一、これは遺言とは違いますが回答を寄せられた100
  人の内、96人が輪廻転生して再び現世に生まれて
  来たいと希望され、極楽浄土に往生したい、どうで
  も良い、がそれぞれ2人。100人中散骨を望まれ
  る人は2人で話題になるほど散骨を望まれる人は多
  くありません。
一、死後、あるいは脳死状態で自分の目の角膜や腎臓な
  どを他人に差し上げて役に立ちたいと願われる人は
  実は一人もありませんでした。死後に医学研究のた
  めに献体しても良いと言う人が一人。

※参考にしなさいと言う資料ではありません。

 法律的に遺言をしておくべき大切なこと
   配偶者以外に産ませた子供を認知できる−


■100人中、遺言をしている人は2名でした。1名は
絶対に匿名を条件で、配偶者以外に産ませた子供を遺言
公正証書で認知し、相手の女性と子供に渡しておられる
そうです。奥さんが長く行方不明で、いろいろ事情があ
って時間が経たないと離婚ができないし、親族関係など
が複雑で戸籍上認知して上げられない複雑な事情がある
のだそうです。

▼もう一人は「人間は何時死ぬかも分からないので、毎
年道楽のように遺言を書き換えておられる」のだそうで
す。
 遺言は何時でも書き直せますし、日付の新しい遺言が
有効になります。しかし、財産を遺贈するという遺言公
正証書を乱発して、毎年書き換えられては関係者は振り
回されます。そして最後の遺言だけが過去の遺言に優先
して有効というのは矛盾がありますね。
 ですが、大切なことですから覚えておいて下さい。

_元データ_
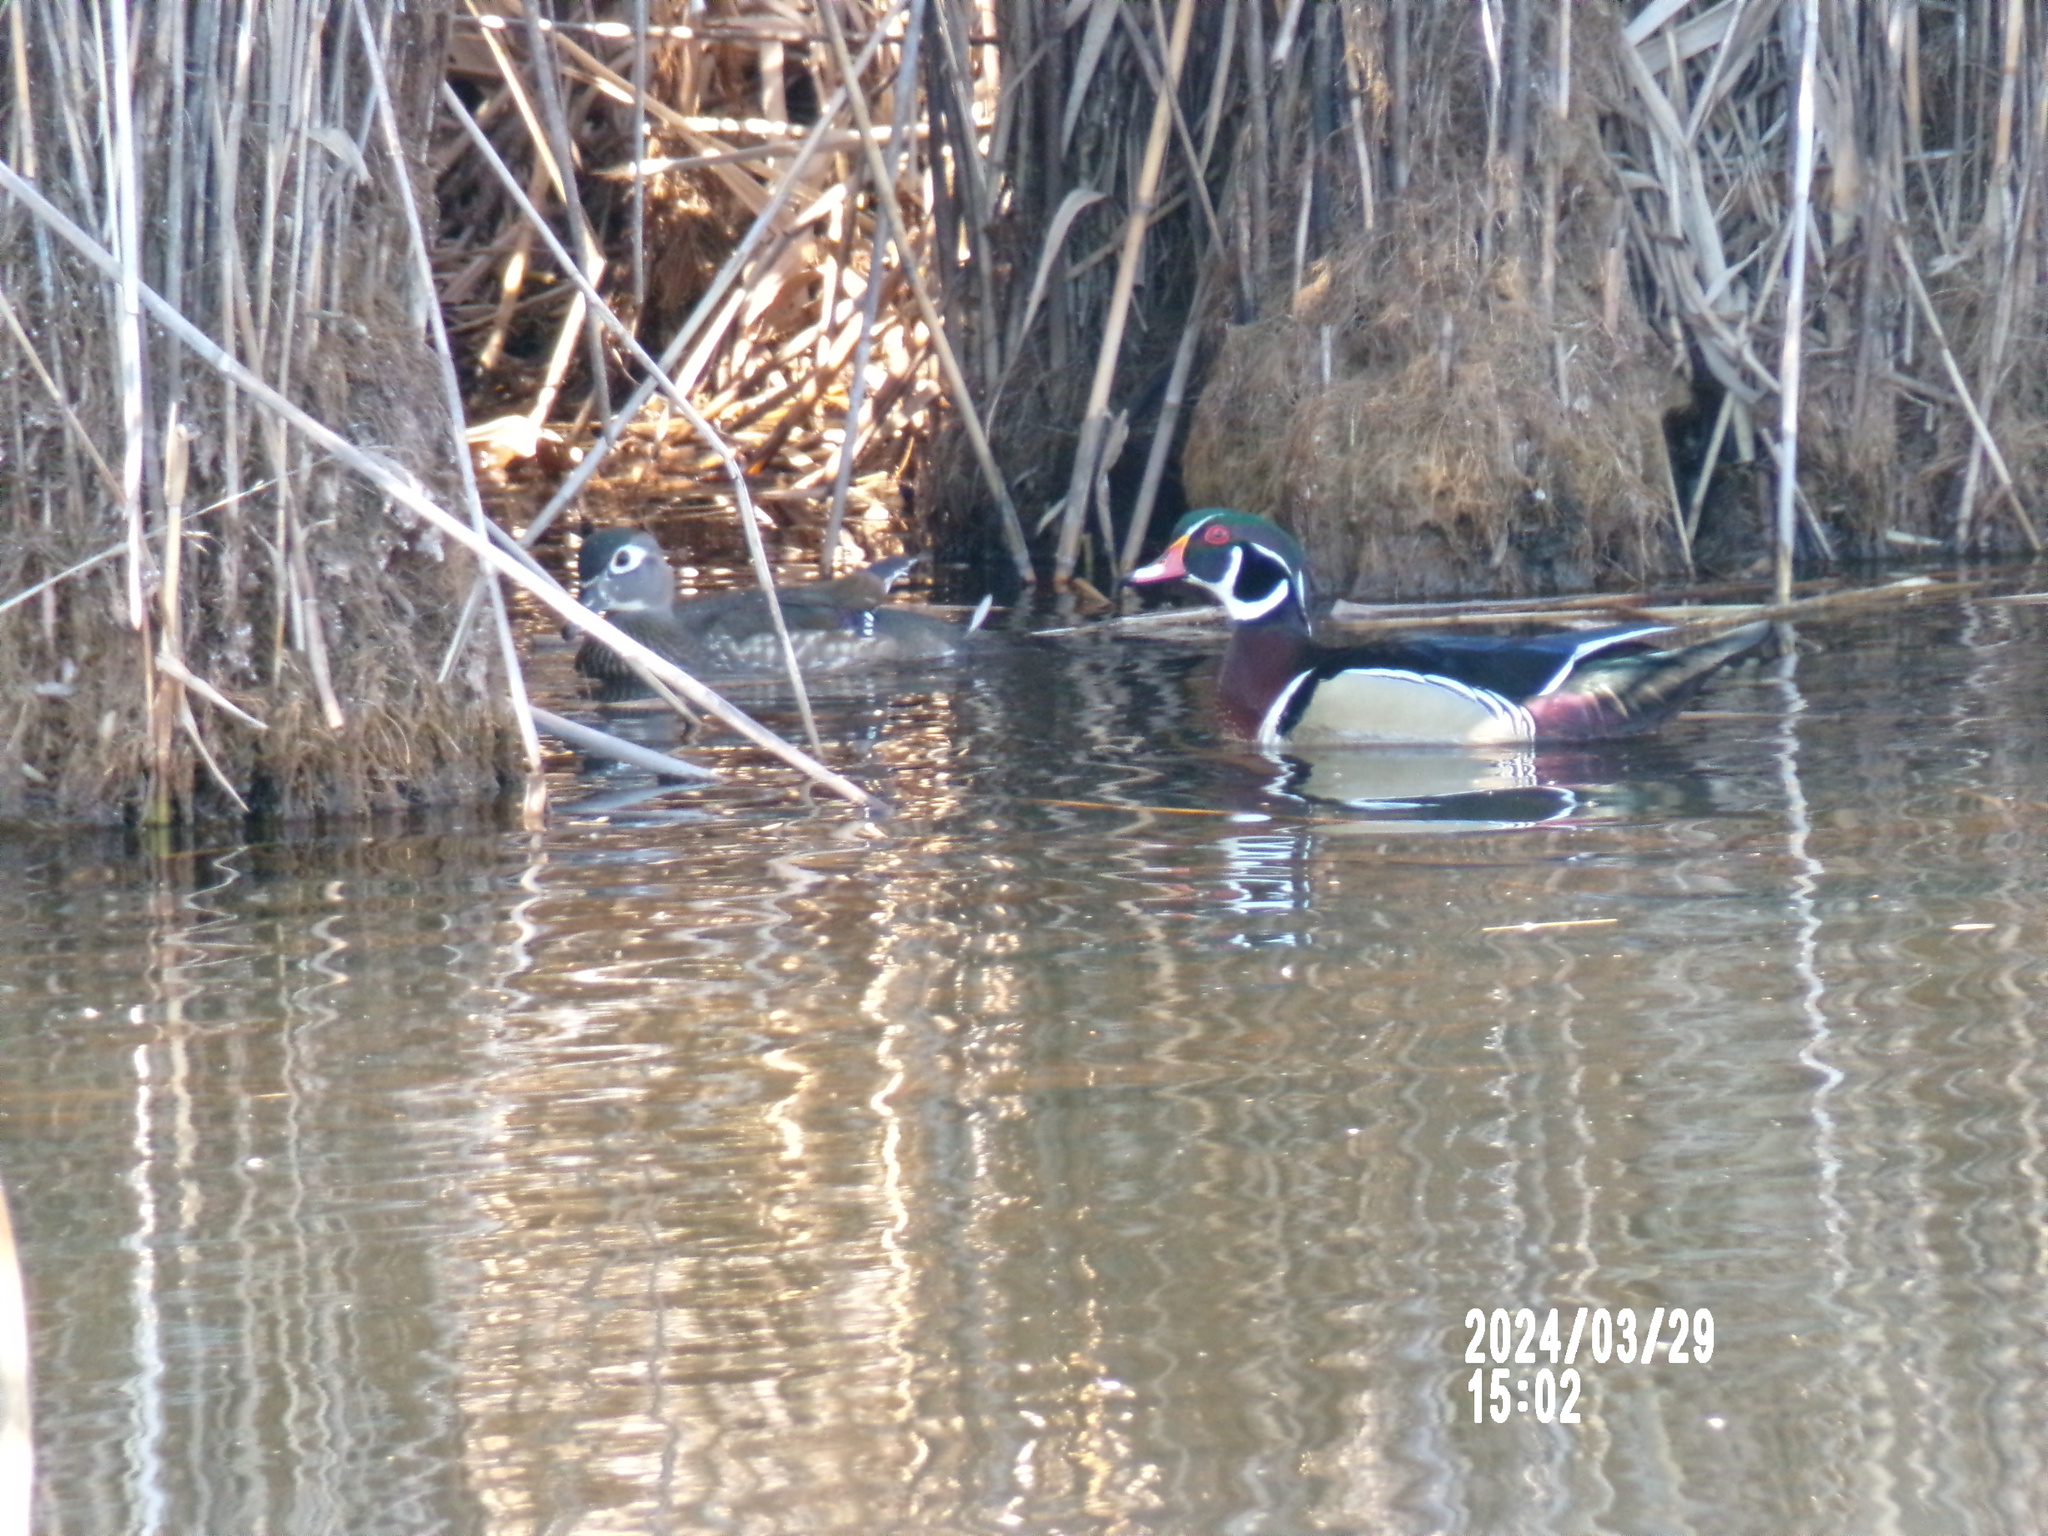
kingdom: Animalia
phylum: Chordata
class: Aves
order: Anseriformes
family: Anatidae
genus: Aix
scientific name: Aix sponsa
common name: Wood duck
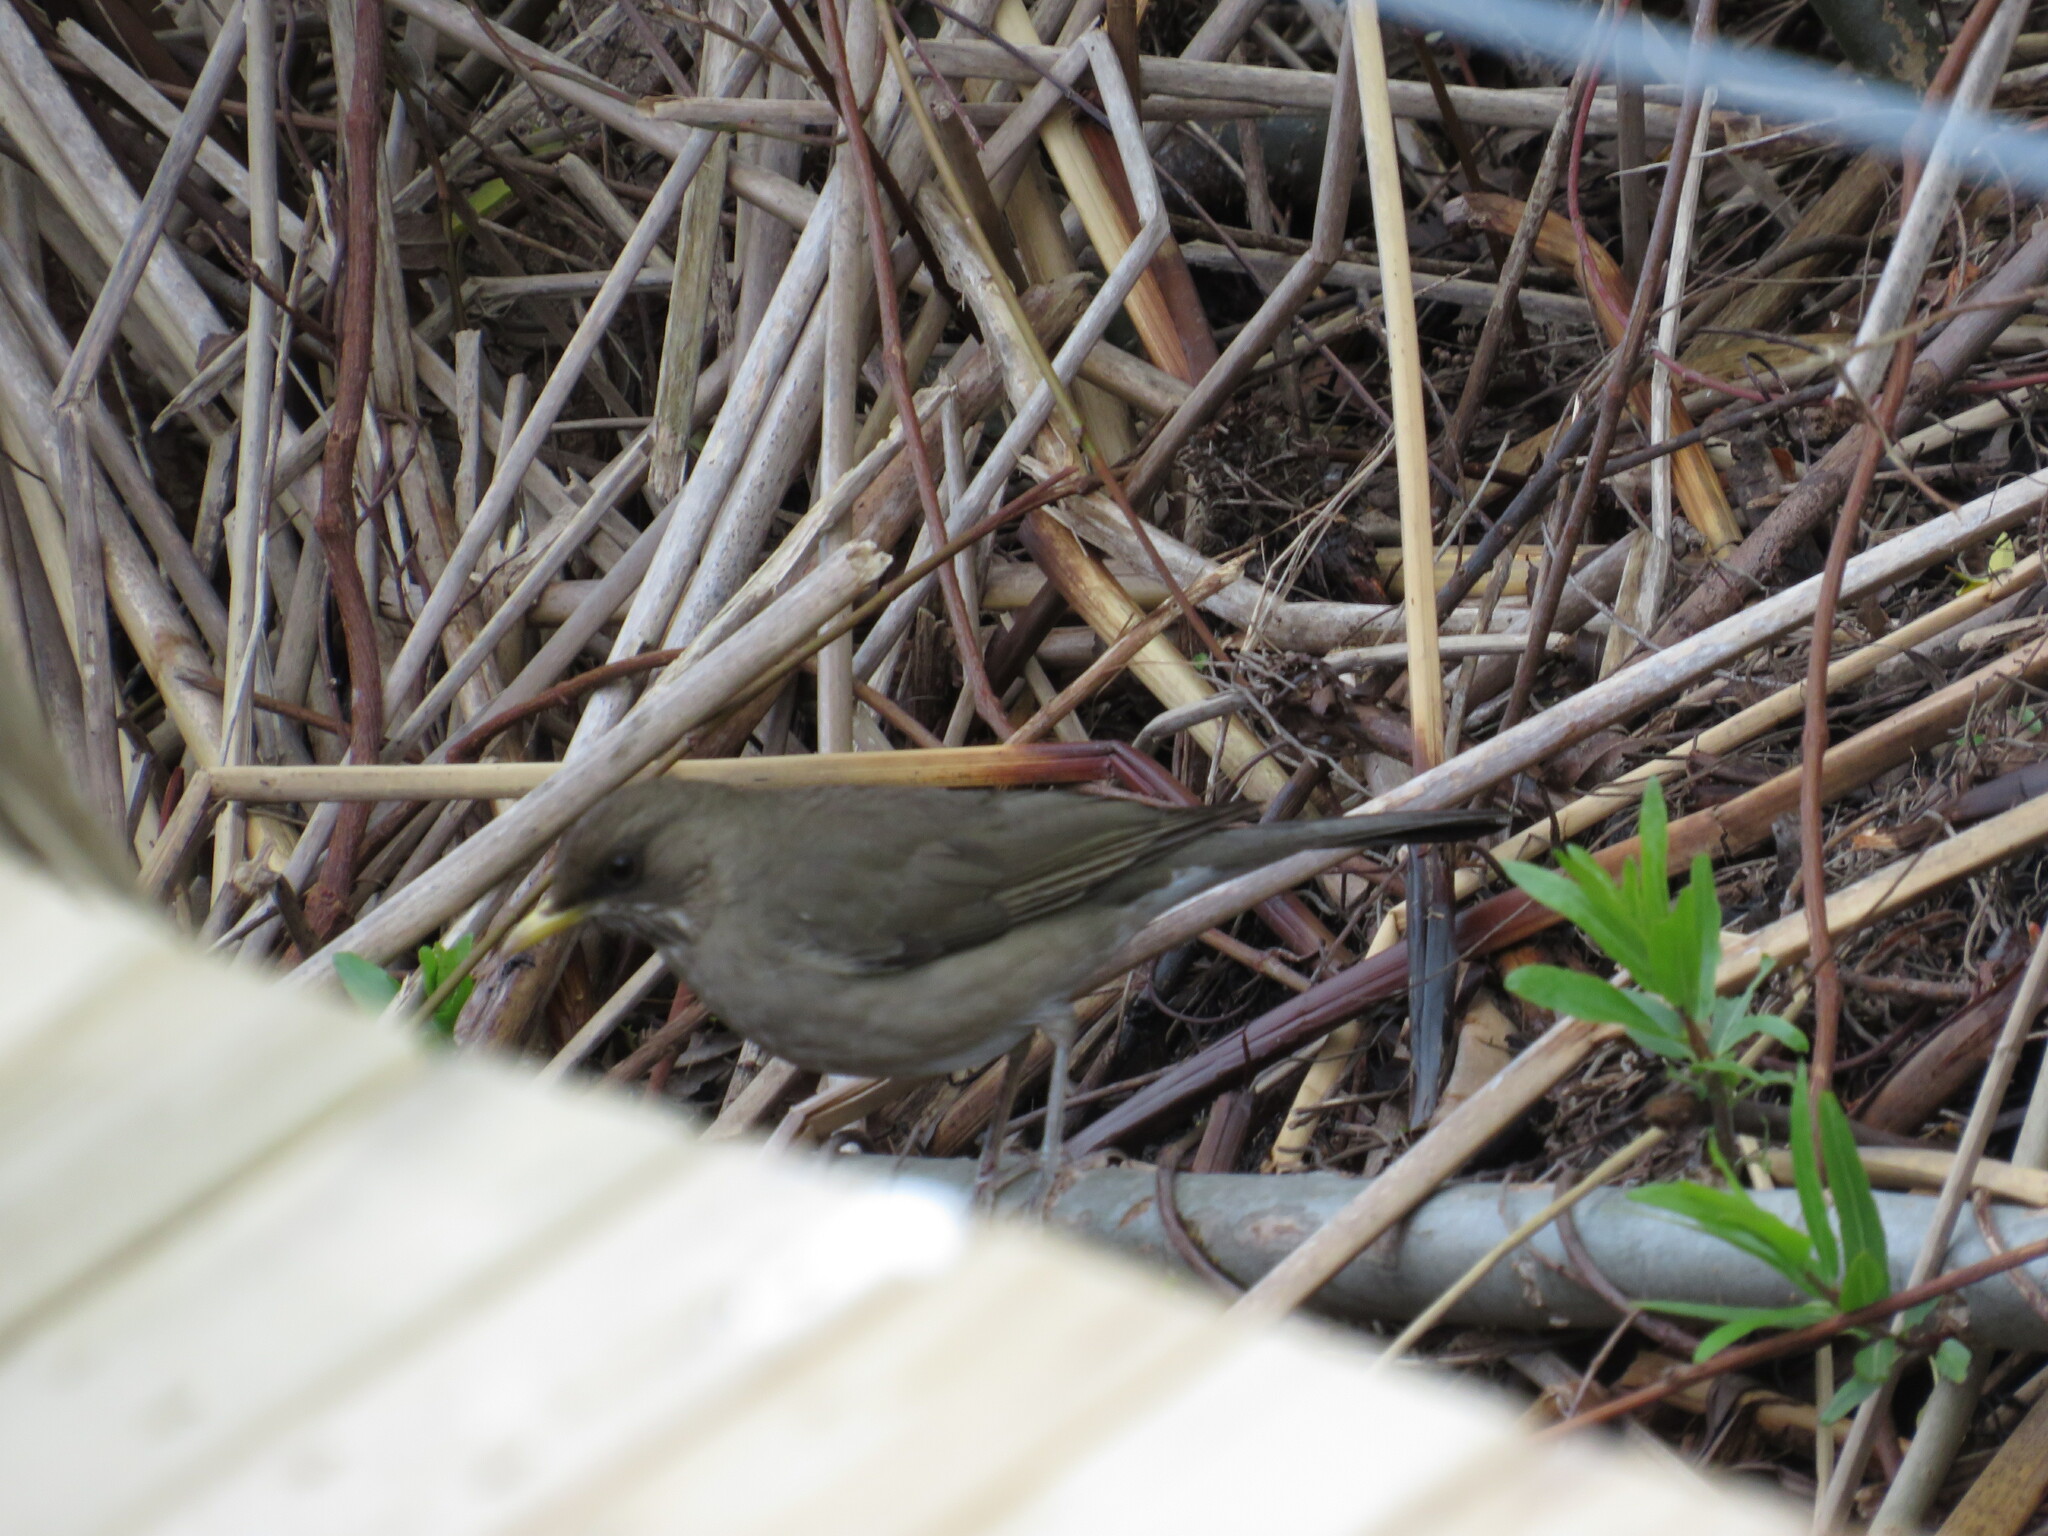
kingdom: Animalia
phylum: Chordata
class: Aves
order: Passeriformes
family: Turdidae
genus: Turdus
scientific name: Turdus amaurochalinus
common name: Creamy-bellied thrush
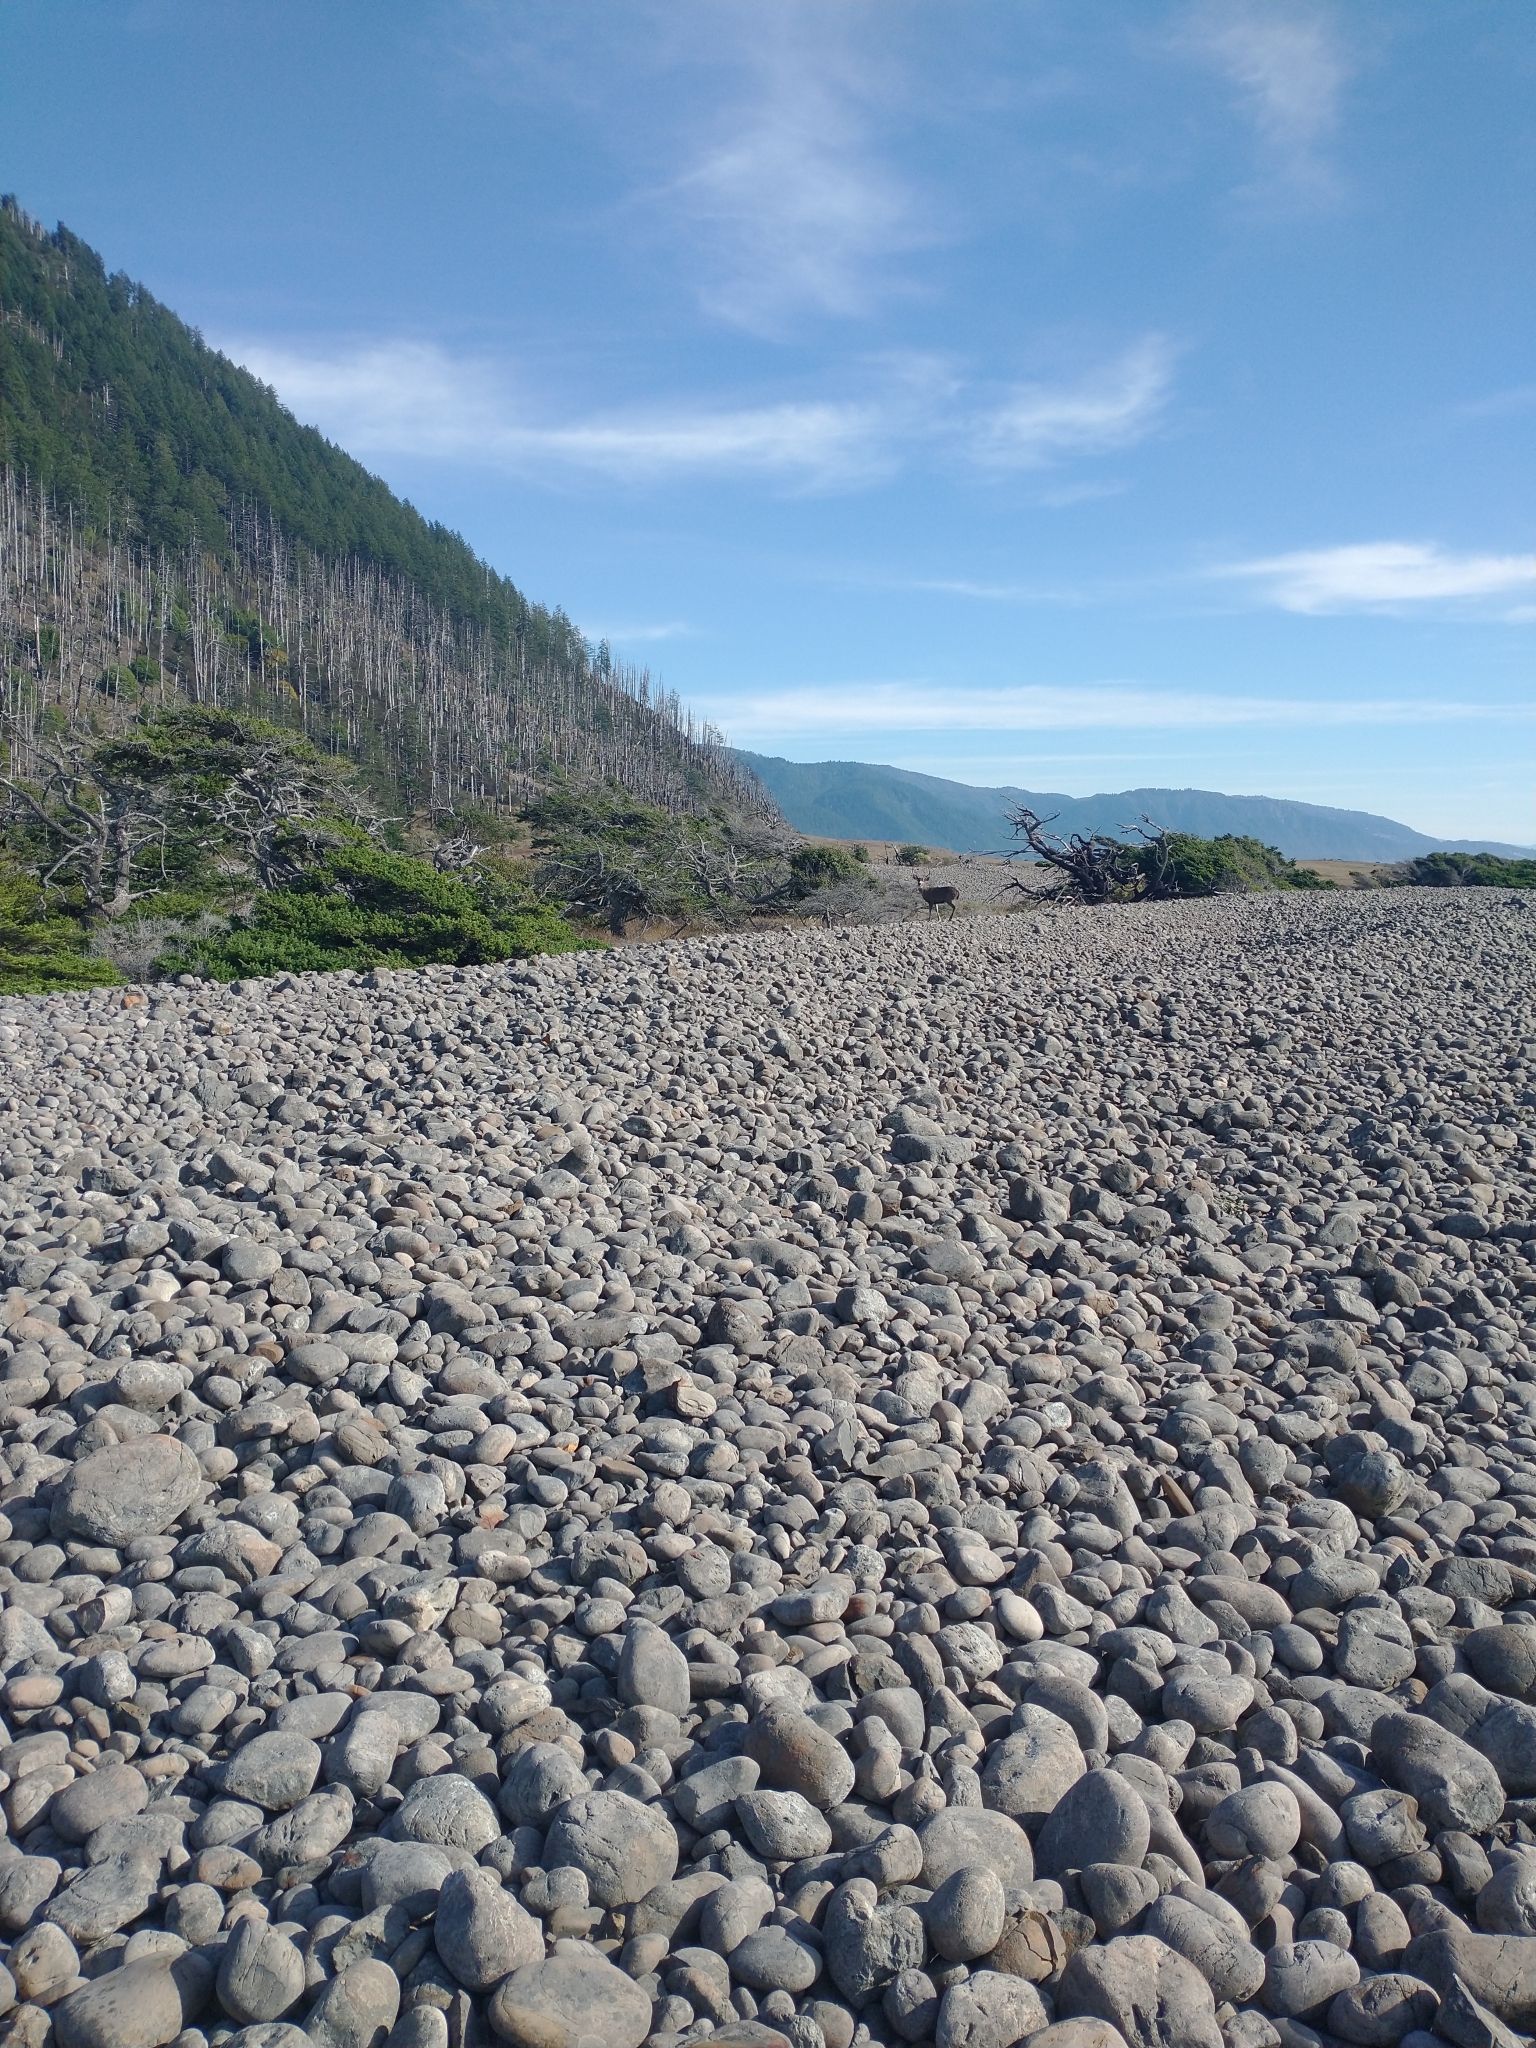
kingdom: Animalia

_作業項目_
遺言の文章から、「一、これは遺言とは違いますが回答を寄せられた100」を含む語句で始まり「めに献体しても良いと言う人が一人。」で終わる部分を、一字も変えずに書き写す。 このリストは遺言の文章とは関係がない。

_解答_
一、これは遺言とは違いますが回答を寄せられた100
  人の内、96人が輪廻転生して再び現世に生まれて
  来たいと希望され、極楽浄土に往生したい、どうで
  も良い、がそれぞれ2人。100人中散骨を望まれ
  る人は2人で話題になるほど散骨を望まれる人は多
  くありません。
一、死後、あるいは脳死状態で自分の目の角膜や腎臓な
  どを他人に差し上げて役に立ちたいと願われる人は
  実は一人もありませんでした。死後に医学研究のた
  めに献体しても良いと言う人が一人。